Among the 39 WMH eGenes with high colocalization probability (Fig. 5, Supplementary Data 21), 4 (MAPT, CRHR1, CALCRL, NOTCH4) are registered as targets of approved drugs in the DrugBank database and the Therapeutic Target Database (Supplementary Data 22).

## Discussion

This largest genetic study to date on complex SVD13,14,16,17,18, leveraging genetic and brain-imaging information from 50,970 older community persons, triples the number of genetic loci associated with cerebral SVD and shows that this genetic risk results in detectable brain changes among asymptomatic young adults in their twenties. We further demonstrate the importance of higher BP as a risk factor for WMH even below clinical thresholds for HTN. MR analysis provides strong evidence for causal links of genetically determined WMH volume with risk of ischemic stroke, intracerebral haemorrhage, and Alzheimer-type dementia in later life.
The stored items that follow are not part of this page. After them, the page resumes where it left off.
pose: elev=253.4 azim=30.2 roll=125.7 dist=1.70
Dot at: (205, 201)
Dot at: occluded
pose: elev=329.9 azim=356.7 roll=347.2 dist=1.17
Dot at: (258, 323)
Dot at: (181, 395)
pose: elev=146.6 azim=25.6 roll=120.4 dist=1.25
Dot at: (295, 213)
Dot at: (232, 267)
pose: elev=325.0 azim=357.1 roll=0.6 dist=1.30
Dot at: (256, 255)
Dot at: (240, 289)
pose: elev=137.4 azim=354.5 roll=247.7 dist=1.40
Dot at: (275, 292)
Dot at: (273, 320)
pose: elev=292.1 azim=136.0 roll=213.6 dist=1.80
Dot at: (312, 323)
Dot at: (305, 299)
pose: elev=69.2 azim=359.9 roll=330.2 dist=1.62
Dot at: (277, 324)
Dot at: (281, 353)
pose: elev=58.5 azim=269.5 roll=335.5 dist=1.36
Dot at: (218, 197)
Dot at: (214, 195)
Importantly, we also provide insight into molecular pathways underlying SVD, highlighting relevant tissue and cell types, and suggest potential for genetic stratification of high-risk individuals and for genetically informed prioritization of drug targets for prevention trials.

Our approach focusing on the most common brain-imaging feature of SVD appears to be more powerful than GWAS of the small vessel stroke subtype to identify risk loci for SVD. Indeed, no new small vessel stroke risk locus was identified in MEGASTROKE, the largest stroke GWAS meta-analysis to date14. We show a strong association between genetically determined WMH burden and risk of stroke in the general population, notably both risk of ischemic stroke and of intracerebral hemorrhage. While corroborating epidemiological observations3,50, this has never been demonstrated using genetic instrumental variables, providing evidence for causality. This prompts greater caution with the common empirical prescription of antiplatelet therapy in persons with extensive WMH in the absence of clinical stroke3, given the potential detrimental effects on intracerebral hemorrhage risk, and suggests the need for randomized clinical trials to determine the risk/benefit ratio of antiplatelet therapy in this setting.

The significant association we describe between genetically determined WMH burden and Alzheimer-type dementia also has potential important implications for prevention. It strengthens recent epidemiological evidence that WMH is associated not only with an increased risk of all and vascular dementia, but also of neurodegenerative Alzheimer-type dementia3,51, providing for the first time evidence for causality using the WMH wGRS as an instrumental variable. Because of the proven ability to treat vascular risk factors, understanding and targeting the biological mechanisms of the vascular contribution to cognitive impairment and dementia, and specifically how cerebral SVD contributes to the molecular pathology of Alzheimer disease, are areas of intense research and clinical interest52, especially given the current absence of other efficient therapies. Our results suggest that WMH should be considered a major target for preventative interventions, to mitigate not only the risk of stroke and vascular cognitive impairment but also of Alzheimer-type dementia, and support the rationale of innovative trials using WMH progression as a surrogate or intermediate endpoint for cognitive decline and dementia.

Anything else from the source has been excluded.